» **DOCUMENT SECTION**:
'''
# [SOLVED] Intel Core 2 Quad compatibility with Gentoo AMD-64

## cfgauss

I have a Gentoo AMD-64 system running on an AMD Athlon 64 single-core chip. Actually, it's not running and I now believe I need a new motherboard. I'm hoping to be able to upgrade to an Intel Core 2 Quad 6600 by just getting a new motherboard, CPU, and memory, recycling all other hardware from my old system, including my hard drive.

Is there any reason my old IDE hard drive containing my Gentoo AMD-64 system would not be compatible with the Intel Core 2 Quad 6600?

Thanks for any hardware advice you can provide.

[SOLVED]

I built a new Intel Core 2 Quad 6600 stage 3 system on a new hard drive. The new system recognizes both my old and new hard drives so I copied /var/lib/portage/world from old to new hard drive and proceeded to emerge -e world. With dependencies this would install 1,000 packages. Since the emerge would crash (and be easily repaired by hand) about every 30 or so emerges, this didn't work since after each fix emerge -e world started over, emerging the first package, so I tried emerge -u world and this did. I copied over /home and a few other configuration files as well. After two solid days of emerging, I appear to have resurrected my old system.

Thanks for all the helpful advice.
'''
» **DATA LISTING**:
'''
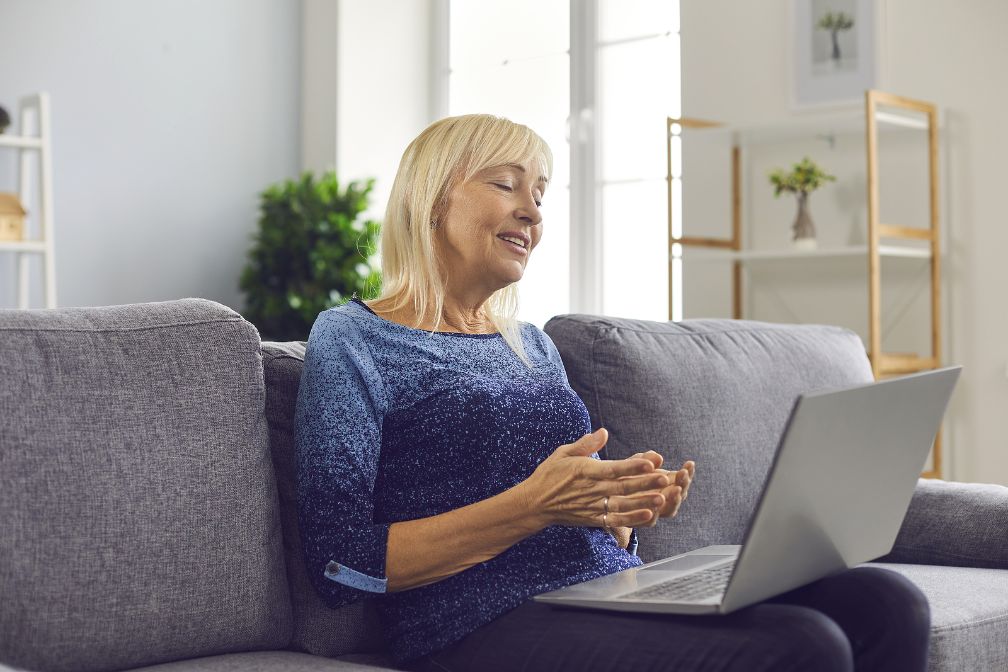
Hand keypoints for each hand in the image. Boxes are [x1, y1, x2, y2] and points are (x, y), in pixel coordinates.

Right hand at [521, 428, 671, 529]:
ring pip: (623, 505)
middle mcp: (592, 490)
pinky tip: (649, 517)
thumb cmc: (549, 475)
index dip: (633, 466)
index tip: (651, 462)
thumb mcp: (563, 453)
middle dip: (645, 483)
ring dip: (643, 502)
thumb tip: (604, 432)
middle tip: (666, 478)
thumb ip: (586, 444)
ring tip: (662, 498)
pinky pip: (615, 521)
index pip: (614, 468)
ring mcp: (593, 506)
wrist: (534, 504)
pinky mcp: (593, 519)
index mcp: (586, 471)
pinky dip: (632, 520)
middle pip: (623, 487)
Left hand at [622, 452, 694, 526]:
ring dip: (674, 500)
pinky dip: (654, 514)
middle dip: (683, 484)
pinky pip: (650, 521)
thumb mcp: (633, 463)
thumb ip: (645, 460)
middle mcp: (663, 498)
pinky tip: (654, 507)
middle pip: (679, 494)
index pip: (682, 479)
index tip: (689, 463)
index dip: (688, 472)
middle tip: (683, 474)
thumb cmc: (624, 474)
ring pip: (669, 510)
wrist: (605, 493)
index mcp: (666, 483)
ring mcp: (654, 511)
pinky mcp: (640, 521)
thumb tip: (658, 457)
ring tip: (675, 490)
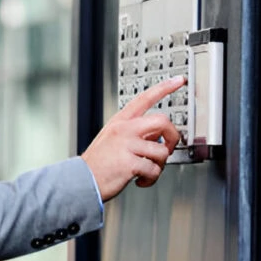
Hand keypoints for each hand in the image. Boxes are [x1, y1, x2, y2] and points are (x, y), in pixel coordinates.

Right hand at [82, 76, 185, 201]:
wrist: (81, 181)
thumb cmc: (98, 163)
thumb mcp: (113, 139)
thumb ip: (135, 133)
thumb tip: (157, 135)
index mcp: (120, 121)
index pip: (144, 98)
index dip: (164, 87)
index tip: (178, 80)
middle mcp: (124, 129)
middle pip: (162, 121)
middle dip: (173, 137)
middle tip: (169, 148)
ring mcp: (126, 145)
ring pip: (161, 151)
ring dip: (159, 166)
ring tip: (147, 171)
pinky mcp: (130, 163)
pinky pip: (154, 170)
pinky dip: (150, 179)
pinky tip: (140, 180)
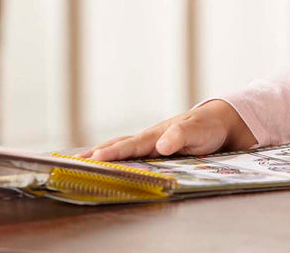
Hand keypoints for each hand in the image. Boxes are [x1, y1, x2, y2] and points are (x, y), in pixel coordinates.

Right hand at [78, 100, 255, 161]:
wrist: (217, 123)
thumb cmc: (206, 126)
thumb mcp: (198, 130)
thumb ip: (180, 136)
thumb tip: (161, 146)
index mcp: (157, 134)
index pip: (131, 145)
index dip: (113, 154)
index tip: (94, 159)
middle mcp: (149, 139)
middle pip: (119, 145)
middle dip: (96, 153)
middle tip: (72, 162)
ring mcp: (150, 144)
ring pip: (121, 148)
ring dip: (101, 155)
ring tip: (78, 163)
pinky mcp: (154, 151)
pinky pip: (130, 154)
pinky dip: (114, 158)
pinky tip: (104, 165)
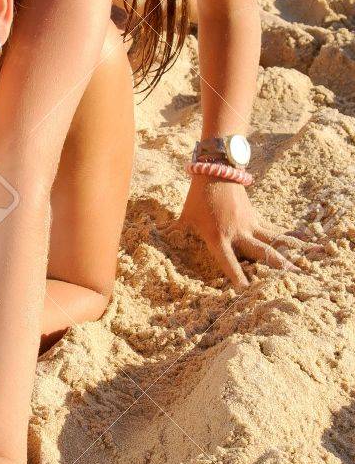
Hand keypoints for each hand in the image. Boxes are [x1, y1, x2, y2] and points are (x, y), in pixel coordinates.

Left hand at [177, 177, 314, 287]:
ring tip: (303, 267)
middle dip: (275, 268)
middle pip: (261, 254)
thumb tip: (159, 239)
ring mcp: (250, 224)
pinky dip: (288, 237)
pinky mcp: (256, 217)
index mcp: (218, 237)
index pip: (228, 262)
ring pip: (273, 242)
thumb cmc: (197, 197)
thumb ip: (176, 232)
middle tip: (290, 281)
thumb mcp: (184, 217)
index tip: (246, 292)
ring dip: (289, 254)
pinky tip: (303, 241)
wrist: (216, 170)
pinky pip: (274, 230)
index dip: (237, 277)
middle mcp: (238, 233)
'''
» **TASK REQUIREMENTS**: In the Gentoo upgrade thread, give the passage again starting with "Thanks for any" and going on through "my old system.", swapping "packages" for "ebuilds".

» **RESPONSE TO THE EXERCISE**:
Thanks for any hardware advice you can provide.

[SOLVED]

I built a new Intel Core 2 Quad 6600 stage 3 system on a new hard drive. The new system recognizes both my old and new hard drives so I copied /var/lib/portage/world from old to new hard drive and proceeded to emerge -e world. With dependencies this would install 1,000 ebuilds. Since the emerge would crash (and be easily repaired by hand) about every 30 or so emerges, this didn't work since after each fix emerge -e world started over, emerging the first package, so I tried emerge -u world and this did. I copied over /home and a few other configuration files as well. After two solid days of emerging, I appear to have resurrected my old system.